As he opened the upstairs door he was greeted with the familiar smell of mothballs, rotten gefilte fish and stale pee. He slumped down on the sofa that doubled as his bed, and absent-mindedly put the cassette player on the table in front of him. "Gevalt! Is this a life?" he mumbled to himself. "... It was kindly meant. Pawel, he is a good man." He looked at the machine and sighed.
And then, before he knew it, his eyes had closed and he was snoring.
****
Oskar woke with a start and looked at his watch. It was 3am. He shuffled himself up onto his feet and made his way to the bookcase, a large dark oak case filled with many layers of books, papers, boxes and various odd objects. "Where?" he demanded out loud. "Where did I put you?" Suddenly inspired by a vague recollection, he removed a section of the front layer of books from the third shelf up to reveal a stack of envelops and packages wedged behind, between the shelves. There, among them, was a brown padded envelope. It was one of many, but he immediately knew which. He pulled it from the pile and slowly made his way to his sofa, slumping down like a sack of damp flour, and sat there for a few minutes, still, and in silence, before finally taking a deep breath, mumbling something inaudible; and then opened the still-sealed package. He knew what it was from the logo on the front and the sound it made when he shook it. He had known when it arrived five years ago, as soon as he picked it up from the floor.

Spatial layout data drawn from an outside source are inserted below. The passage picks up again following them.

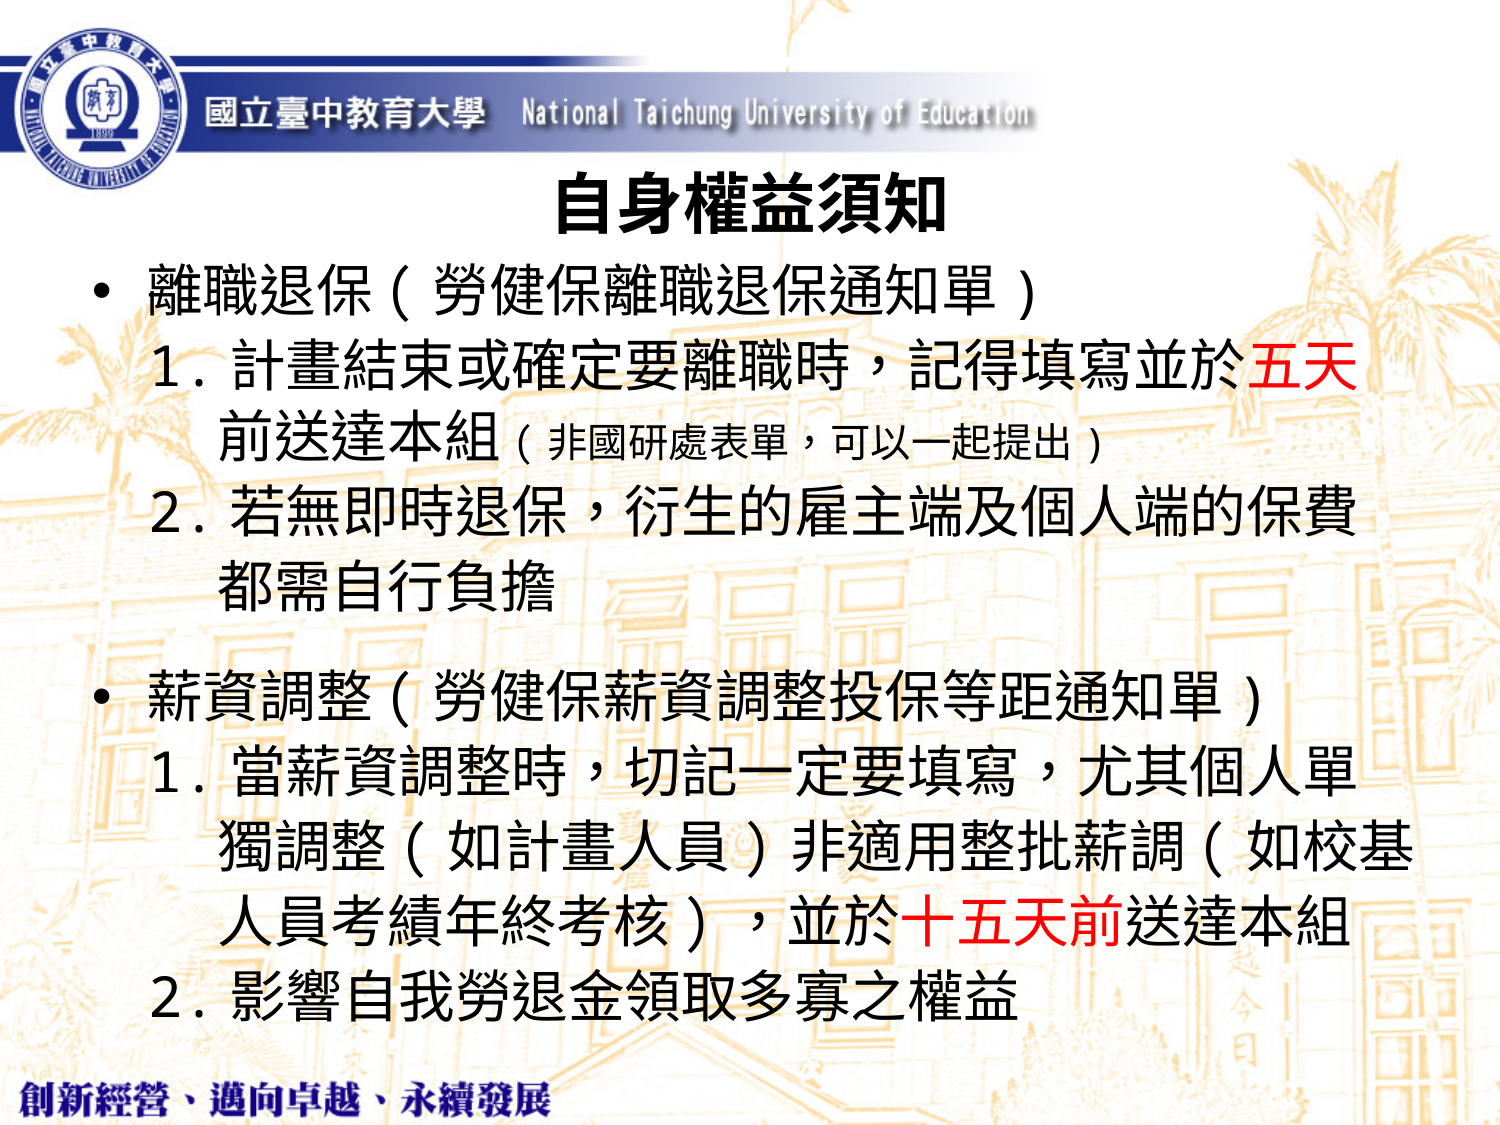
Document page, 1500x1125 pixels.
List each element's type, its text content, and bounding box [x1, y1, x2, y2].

picture [0, 255, 1500, 1125]
picture [0, 0, 1500, 148]
list 離職退保(勞健保離職退保通知單) 1.計畫結束或確定要離職時，記得填寫並於五天 前送達本組(非國研處表單，可以一起提出) 2.若無即時退保，衍生的雇主端及個人端的保費 都需自行負擔 薪資調整(勞健保薪資調整投保等距通知單) 1.當薪資調整時，切記一定要填寫，尤其個人單 獨調整(如計畫人員)非適用整批薪調(如校基 人員考績年終考核)，並於十五天前送達本組 2.影響自我勞退金領取多寡之權益 [76, 255, 1459, 1083]
title 自身權益須知 [0, 148, 1500, 255]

"Ach, Alex. You are a fool and a yente!" Then he added more gently, "But what can you possibly know, you're barely more than a child."
He sat there for a moment, lost in thought before pulling a letter from the package.
"Dear Mr. Brantwein
Further to the enquiry made on your behalf by Mr. Alex Bantry, I am pleased to confirm that Mrs. Eva Brantwein, your mother, did indeed record an interview with us on 7th September 1969, specifically regarding her and her husband's escape from Prague during the Nazi occupation, and the following years adapting to English culture. This was part of a major drive to document the stories of refugees from the war who had settled in Britain, which took place between 1967 and 1972. We are pleased to enclose a transfer of this interview onto audiocassette. If you have any further enquiries please don't hesitate to contact us.
Yours sincerely,
David Bennings,
Head of Research and Archives
The Imperial War Museum.
He took the cassette out of the packet and placed it in the tape machine, then pressed play. There was a quiet clunk and a few moments of hiss, before a thin and muffled voice...
"So, Mrs. Brantwein, I suppose we should start before the occupation. Could you tell us a little about your life, before the Nazis invaded?"
"Well, you see, we didn't have much, but it was a good life. My husband was..."
Oskar turned off the tape. He hadn't heard his mother's voice for nearly twenty-five years. It shocked him. He had forgotten how thick her accent was, and her quaint Yiddish intonation. But it wasn't just that, it was what she was saying, or was about to say. Neither she, nor his father, had ever told him anything about the times before they had arrived in England, before he was born; nor how they got there. They wouldn't speak of it. And he had learnt at an early age not to ask. Yet here she was, talking openly, and to a stranger. Oskar crossed his arms and stared at the machine for some minutes. "Too soon we grow old, too late we get smart" he muttered, remembering his mother's voice. Finally he took the tape from the machine and put it back in the package. He'd return it to the shelf in the morning.
Later that night he dreamt of noodle kugl for the first time in many years.